• Instructions to follow:
Take the stretch of records from the line containing "likes : 10 category" through the line containing "Earn up to $300 per day", switch "earning online" to "online income" wherever it appears there, and write out only those lines with everything else left unchanged.

• Page images and extracted text:
--- START ---
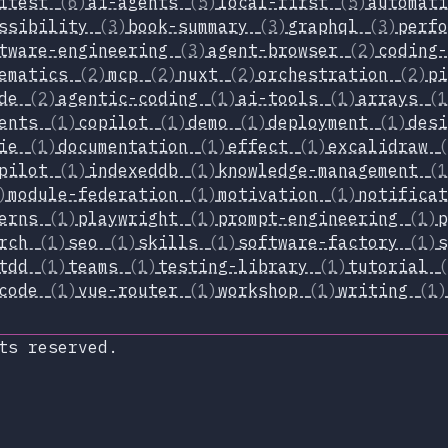
itest
(6)
ai-agents
(5)
local-first
(5)
automat
essibility
(3)
book-summary
(3)
graphql
(3)
perf
tware-engineering
(3)
agent-browser
(2)
coding
hematics
(2)
mcp
(2)
nuxt
(2)
orchestration
(2)
p
ode
(2)
agentic-coding
(1)
ai-tools
(1)
arrays
(1
nents
(1)
copilot
(1)
demo
(1)
deployment
(1)
des
xie
(1)
documentation
(1)
effect
(1)
excalidraw
(
opilot
(1)
indexeddb
(1)
knowledge-management
(1
)
module-federation
(1)
motivation
(1)
notifica
terns
(1)
playwright
(1)
prompt-engineering
(1)
arch
(1)
seo
(1)
skills
(1)
software-factory
(1)
tdd
(1)
teams
(1)
testing-library
(1)
tutorial
(
-code
(1)
vue-router
(1)
workshop
(1)
writing
(1)
ts reserved.
xop.dev
lueSky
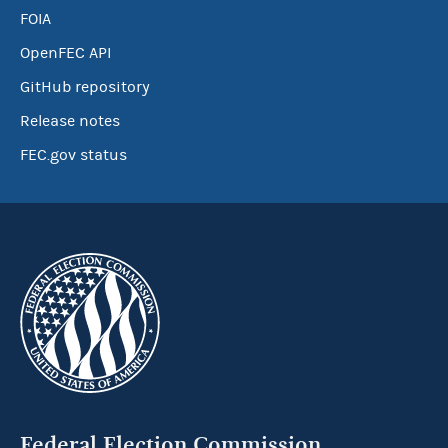
FOIA
OpenFEC API
GitHub repository
Release notes
FEC.gov status
Federal Election Commission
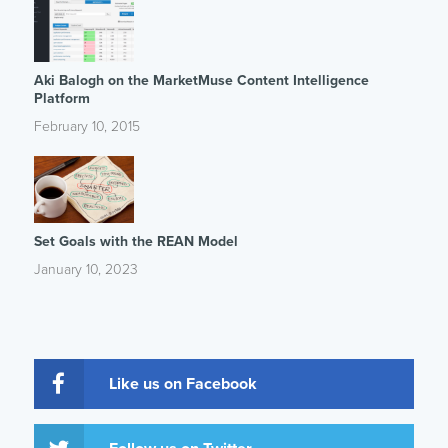
Aki Balogh on the MarketMuse Content Intelligence
Platform
February 10, 2015
Set Goals with the REAN Model
January 10, 2023
Like us on Facebook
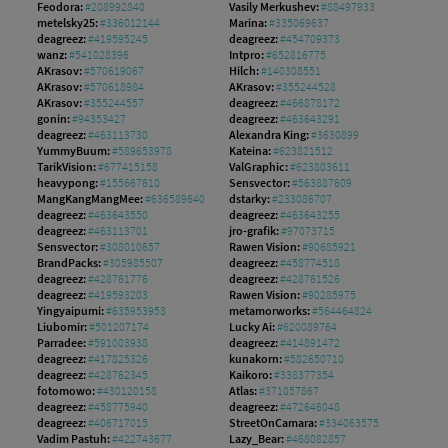
Feodora:
#208992840
Vasily Merkushev:
#88497933
metelsky25:
#336012144
Marina:
#335069637
deagreez:
#419595245
deagreez:
#454709373
wanz:
#541028396
Intpro:
#652816775
AKrasov:
#570619067
Hilch:
#140308551
AKrasov:
#570618984
AKrasov:
#355244528
AKrasov:
#355244557
deagreez:
#466878172
gonin:
#94353427
deagreez:
#463643291
deagreez:
#463113730
Alexandra King:
#3630899
YummyBuum:
#589653978
Kateina:
#623821512
TarikVision:
#677415158
ValGraphic:
#623803611
heavypong:
#155667610
Sensvector:
#563887609
MangKangMangMee:
#636589640
dstarky:
#233086707
deagreez:
#463643550
deagreez:
#463643255
deagreez:
#463113701
jro-grafik:
#97073715
Sensvector:
#308010657
Rawen Vision:
#90685921
BrandPacks:
#305985507
deagreez:
#458774518
deagreez:
#428761776
deagreez:
#428761526
deagreez:
#419593203
Rawen Vision:
#90285975
Yingyaipumi:
#635953953
metamorworks:
#564464824
Liubomir:
#501207174
Lucky Ai:
#620089764
Parradee:
#591003938
deagreez:
#414891472
deagreez:
#417825326
kunakorn:
#582650710
deagreez:
#428762345
Kaikoro:
#338377354
fotomowo:
#430120158
Atlas:
#371057867
deagreez:
#458775940
deagreez:
#472646048
deagreez:
#406717015
StreetOnCamara:
#334063575
Vadim Pastuh:
#422743677
Lazy_Bear:
#468082857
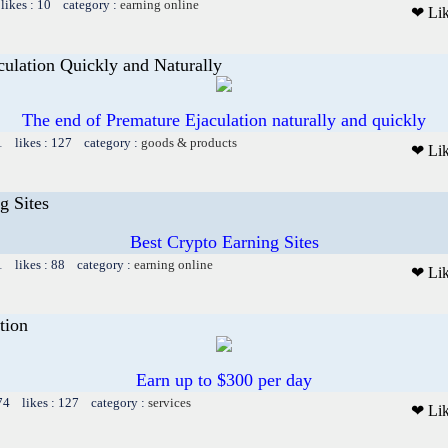
likes : 10 category :
earning online
❤ Li
ulation Quickly and Naturally
The end of Premature Ejaculation naturally and quickly
1 likes : 127 category :
goods & products
❤ Li
g Sites
Best Crypto Earning Sites
1 likes : 88 category :
earning online
❤ Li
tion
Earn up to $300 per day
74 likes : 127 category :
services
❤ Li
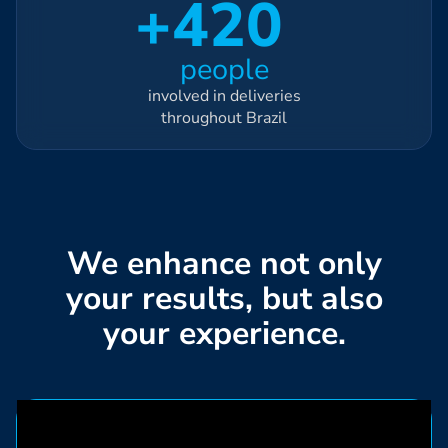
+420
people
involved in deliveries
throughout Brazil
We enhance not only
your results, but also
your experience.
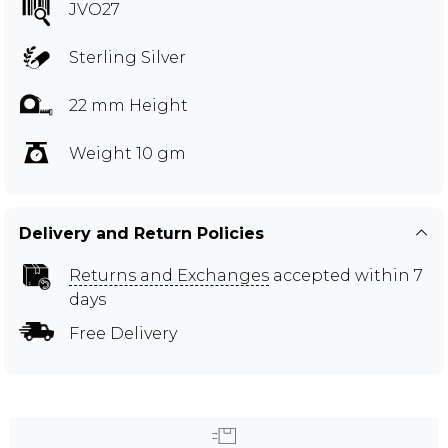
JVO27
Sterling Silver
22 mm Height
Weight 10 gm
Delivery and Return Policies
Returns and Exchanges
accepted within 7
days
Free Delivery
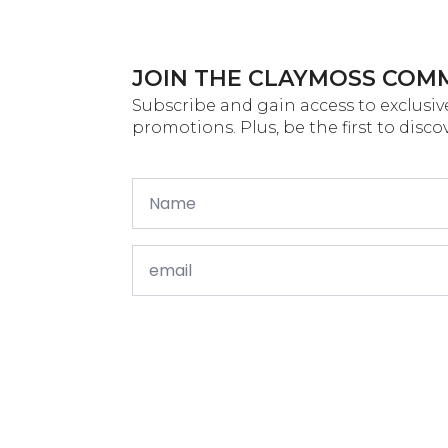
JOIN THE CLAYMOSS COM
Subscribe and gain access to exclusive
promotions. Plus, be the first to disc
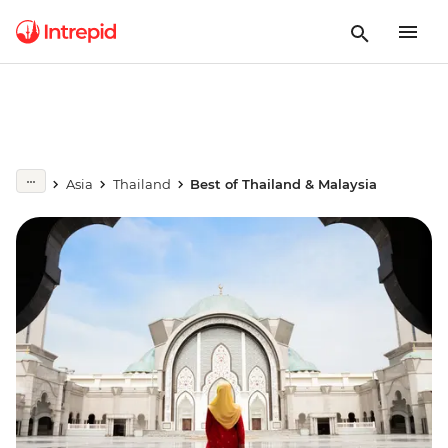
Asia
Thailand
Best of Thailand & Malaysia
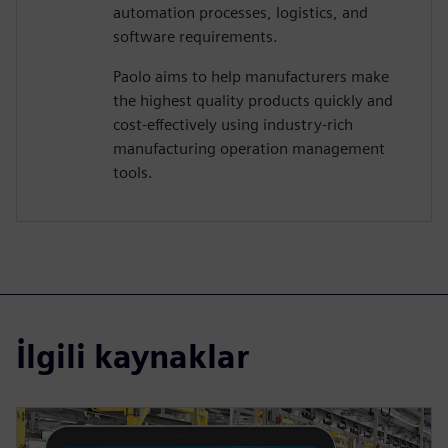
automation processes, logistics, and
software requirements.
Paolo aims to help manufacturers make
the highest quality products quickly and
cost-effectively using industry-rich
manufacturing operation management
tools.
İlgili kaynaklar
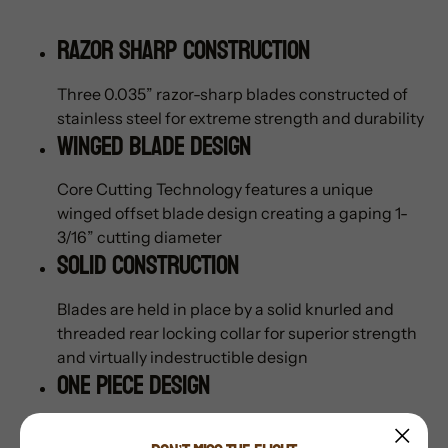
Razor Sharp Construction
Three 0.035” razor-sharp blades constructed of
stainless steel for extreme strength and durability
Winged Blade Design
Core Cutting Technology features a unique
winged offset blade design creating a gaping 1-
3/16” cutting diameter
Solid Construction
Blades are held in place by a solid knurled and
threaded rear locking collar for superior strength
and virtually indestructible design
One Piece Design
One piece all stainless-steel ferrule features a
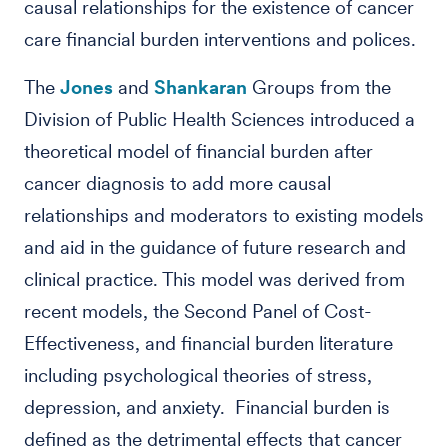
causal relationships for the existence of cancer
care financial burden interventions and polices.
The
Jones
and
Shankaran
Groups from the
Division of Public Health Sciences introduced a
theoretical model of financial burden after
cancer diagnosis to add more causal
relationships and moderators to existing models
and aid in the guidance of future research and
clinical practice. This model was derived from
recent models, the Second Panel of Cost-
Effectiveness, and financial burden literature
including psychological theories of stress,
depression, and anxiety. Financial burden is
defined as the detrimental effects that cancer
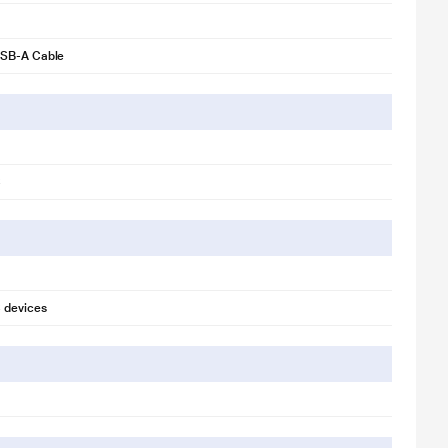
SB-A Cable
C
 devices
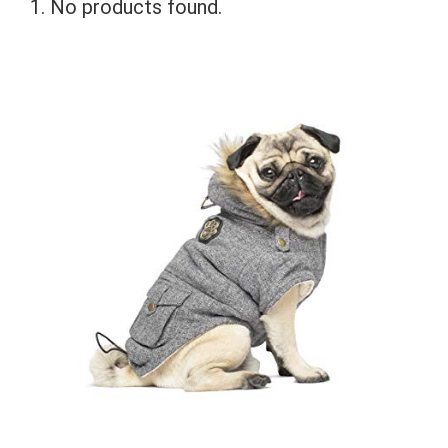
No products found.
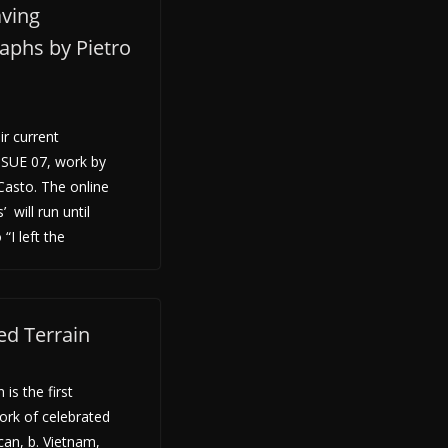
aving
aphs by Pietro
ir current
ISSUE 07, work by
Casto. The online
 will run until
“I left the
ed Terrain
is the first
ork of celebrated
an, b. Vietnam,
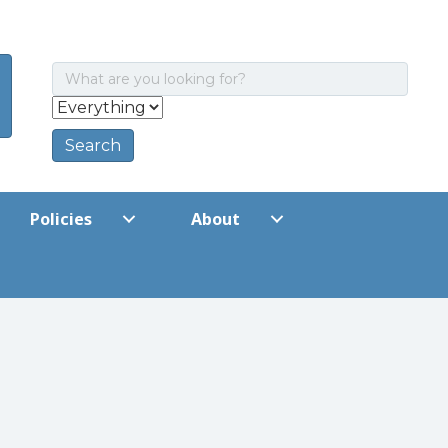
Policies
About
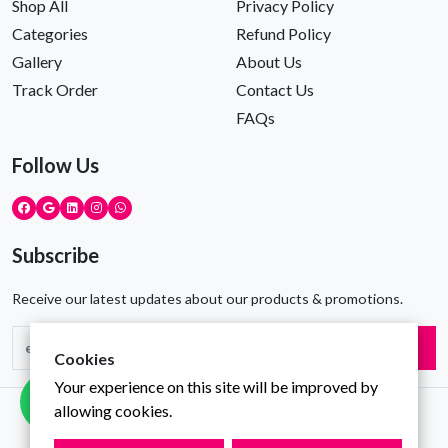
Shop All
Privacy Policy
Categories
Refund Policy
Gallery
About Us
Track Order
Contact Us
FAQs
Follow Us
Subscribe
Receive our latest updates about our products & promotions.
Subscribe
Cookies
Your experience on this site will be improved by
allowing cookies.
Copyright © Gravity Infotech All Rights Reserved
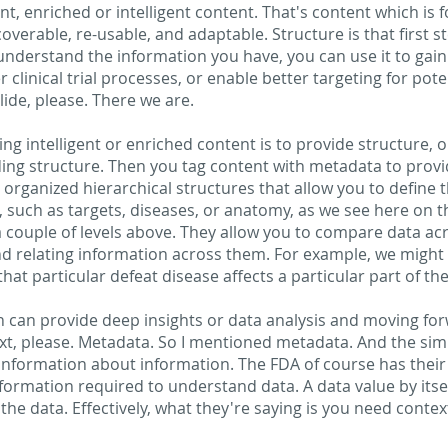
, enriched or intelligent content. That's content which is fo
scoverable, re-usable, and adaptable. Structure is that first
understand the information you have, you can use it to gain
 clinical trial processes, or enable better targeting for poten
slide, please. There we are.
ting intelligent or enriched content is to provide structure, o
iding structure. Then you tag content with metadata to provid
organized hierarchical structures that allow you to define t
 such as targets, diseases, or anatomy, as we see here on th
a couple of levels above. They allow you to compare data ac
and relating information across them. For example, we might 
that particular defeat disease affects a particular part of t
h can provide deep insights or data analysis and moving forw
ext, please. Metadata. So I mentioned metadata. And the sim
 information about information. The FDA of course has their
formation required to understand data. A data value by itse
he data. Effectively, what they're saying is you need context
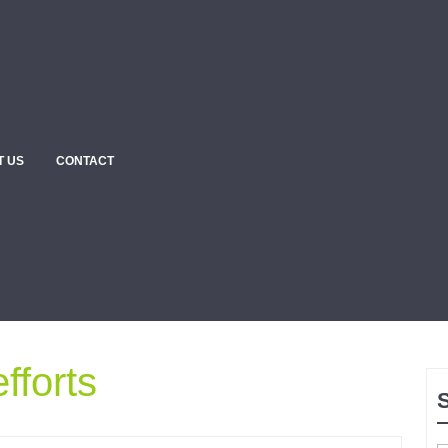
T US
CONTACT
fforts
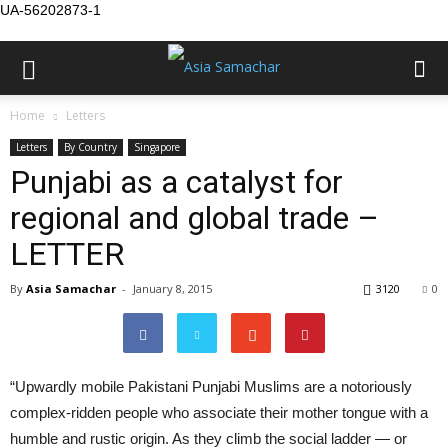
UA-56202873-1
Home
Letters
Letters
By Country
Singapore
Punjabi as a catalyst for
regional and global trade –
LETTER
By
Asia Samachar
-
January 8, 2015
3120
0
“Upwardly mobile Pakistani Punjabi Muslims are a notoriously
complex-ridden people who associate their mother tongue with a
humble and rustic origin. As they climb the social ladder — or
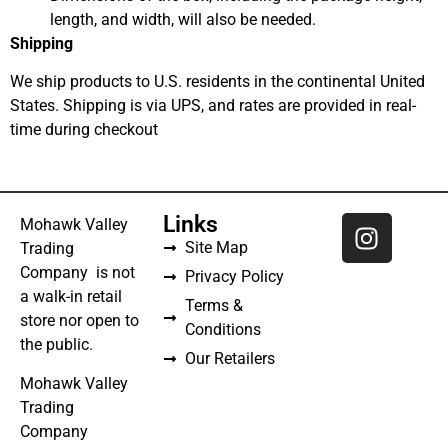
length, and width, will also be needed.
Shipping
We ship products to U.S. residents in the continental United
States. Shipping is via UPS, and rates are provided in real-
time during checkout
Links
Mohawk Valley
Site Map
Trading
Company is not
Privacy Policy
a walk-in retail
Terms &
store nor open to
Conditions
the public.
Our Retailers
Mohawk Valley
Trading
Company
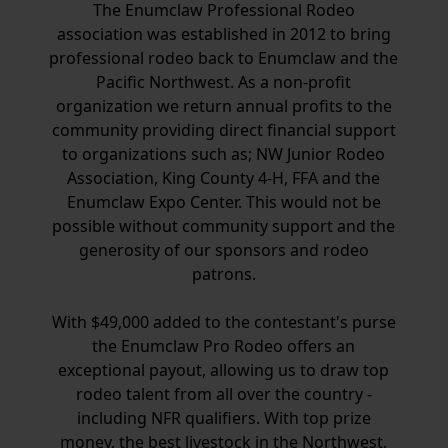
The Enumclaw Professional Rodeo
association was established in 2012 to bring
professional rodeo back to Enumclaw and the
Pacific Northwest. As a non-profit
organization we return annual profits to the
community providing direct financial support
to organizations such as; NW Junior Rodeo
Association, King County 4-H, FFA and the
Enumclaw Expo Center. This would not be
possible without community support and the
generosity of our sponsors and rodeo
patrons.
With $49,000 added to the contestant's purse
the Enumclaw Pro Rodeo offers an
exceptional payout, allowing us to draw top
rodeo talent from all over the country -
including NFR qualifiers. With top prize
money, the best livestock in the Northwest,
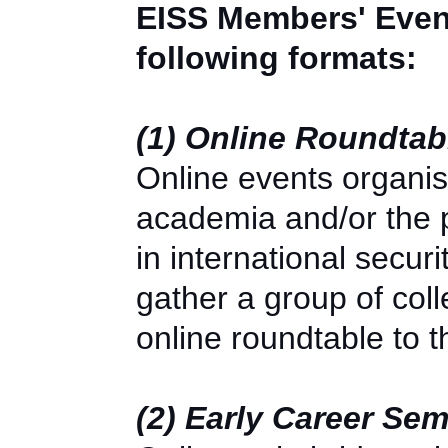
EISS Members' Event
following formats:
(1) Online Roundta
Online events organi
academia and/or the po
in international secu
gather a group of col
online roundtable to
(2) Early Career Se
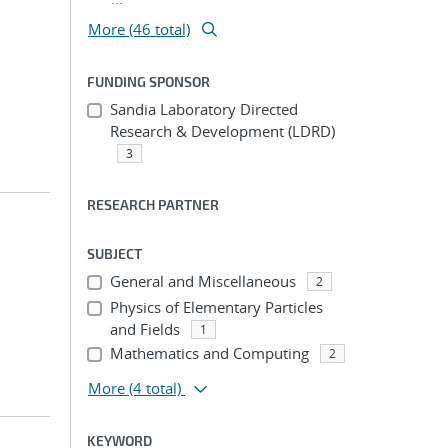
More (46 total)
FUNDING SPONSOR
Sandia Laboratory Directed
Research & Development (LDRD)
3
RESEARCH PARTNER
SUBJECT
General and Miscellaneous
2
Physics of Elementary Particles
and Fields
1
Mathematics and Computing
2
More
(4 total)
KEYWORD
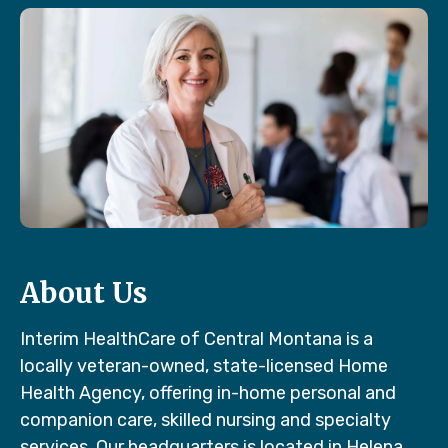
About Us
Interim HealthCare of Central Montana is a
locally veteran-owned, state-licensed Home
Health Agency, offering in-home personal and
companion care, skilled nursing and specialty
services. Our headquarters is located in Helena,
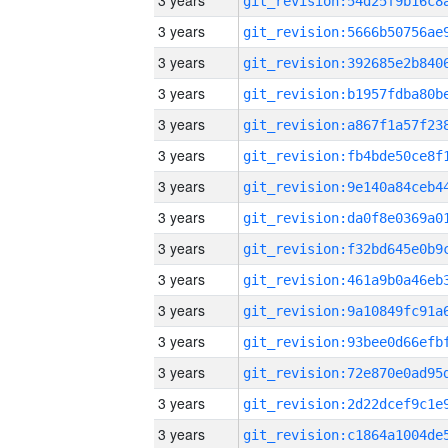
3 years
3 years
3 years
3 years
3 years
3 years
3 years
3 years
3 years
3 years
3 years
3 years
3 years
3 years
3 years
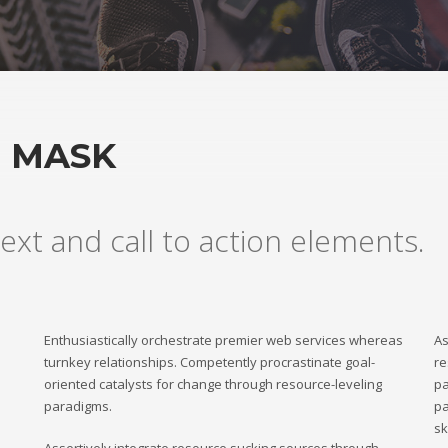
H MASK
ext and call to action elements.
Enthusiastically orchestrate premier web services whereas
As
turnkey relationships. Competently procrastinate goal-
re
oriented catalysts for change through resource-leveling
pa
paradigms.
pa
sk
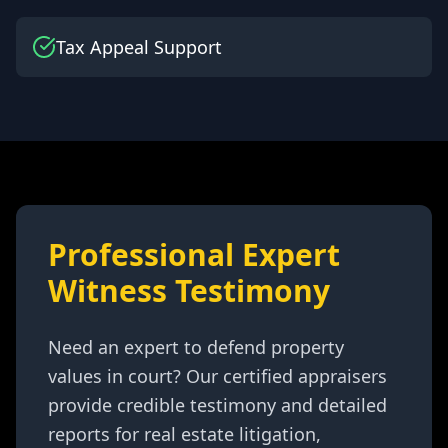
Tax Appeal Support
Professional Expert
Witness Testimony
Need an expert to defend property
values in court? Our certified appraisers
provide credible testimony and detailed
reports for real estate litigation,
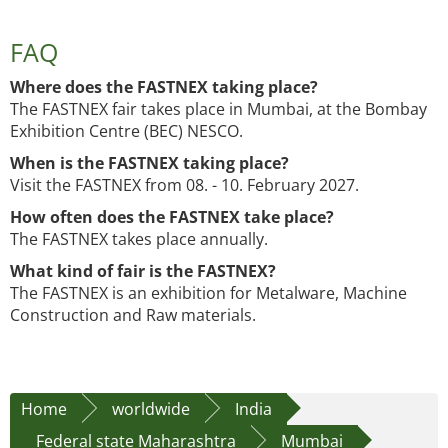
FAQ
Where does the FASTNEX taking place?
The FASTNEX fair takes place in Mumbai, at the Bombay
Exhibition Centre (BEC) NESCO.
When is the FASTNEX taking place?
Visit the FASTNEX from 08. - 10. February 2027.
How often does the FASTNEX take place?
The FASTNEX takes place annually.
What kind of fair is the FASTNEX?
The FASTNEX is an exhibition for Metalware, Machine
Construction and Raw materials.
Home
worldwide
India
Federal state Maharashtra
Mumbai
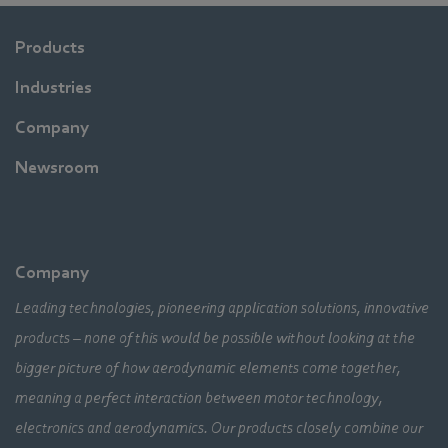
Products
Industries
Company
Newsroom
Company
Leading technologies, pioneering application solutions, innovative
products – none of this would be possible without looking at the
bigger picture of how aerodynamic elements come together,
meaning a perfect interaction between motor technology,
electronics and aerodynamics. Our products closely combine our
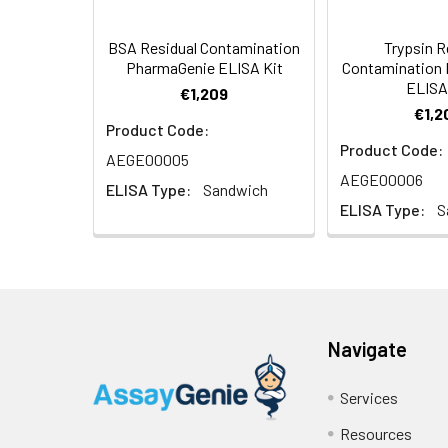
0.0625
BSA Residual Contamination
Trypsin R
PharmaGenie ELISA Kit
Contamination
0.0312
ELISA
€1,209
€1,2
0
Product Code:
Product Code:
AEGE00005
AEGE00006
ELISA Type:
Sandwich
ELISA Type:
S
Navigate
Services
Resources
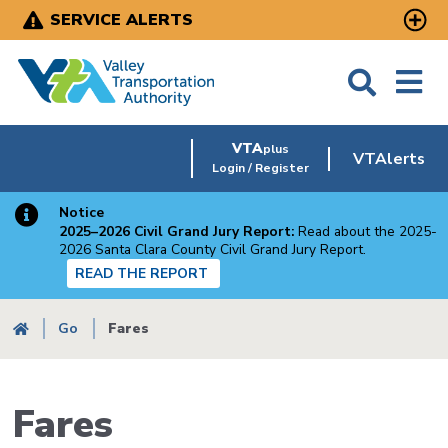
Skip
SERVICE ALERTS
to
main
content
VTA
plus
VTAlerts
Login / Register
Notice
2025–2026 Civil Grand Jury Report:
Read about the 2025-
2026 Santa Clara County Civil Grand Jury Report.
READ THE REPORT
Breadcrumb
Go
Fares
Fares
--- END ---
• Answer space:
likes : 10 category :
online income
❤ Li
ulation Quickly and Naturally
The end of Premature Ejaculation naturally and quickly
1 likes : 127 category :
goods & products
❤ Li
g Sites
Best Crypto Earning Sites
1 likes : 88 category :
online income
❤ Li
tion
Earn up to $300 per day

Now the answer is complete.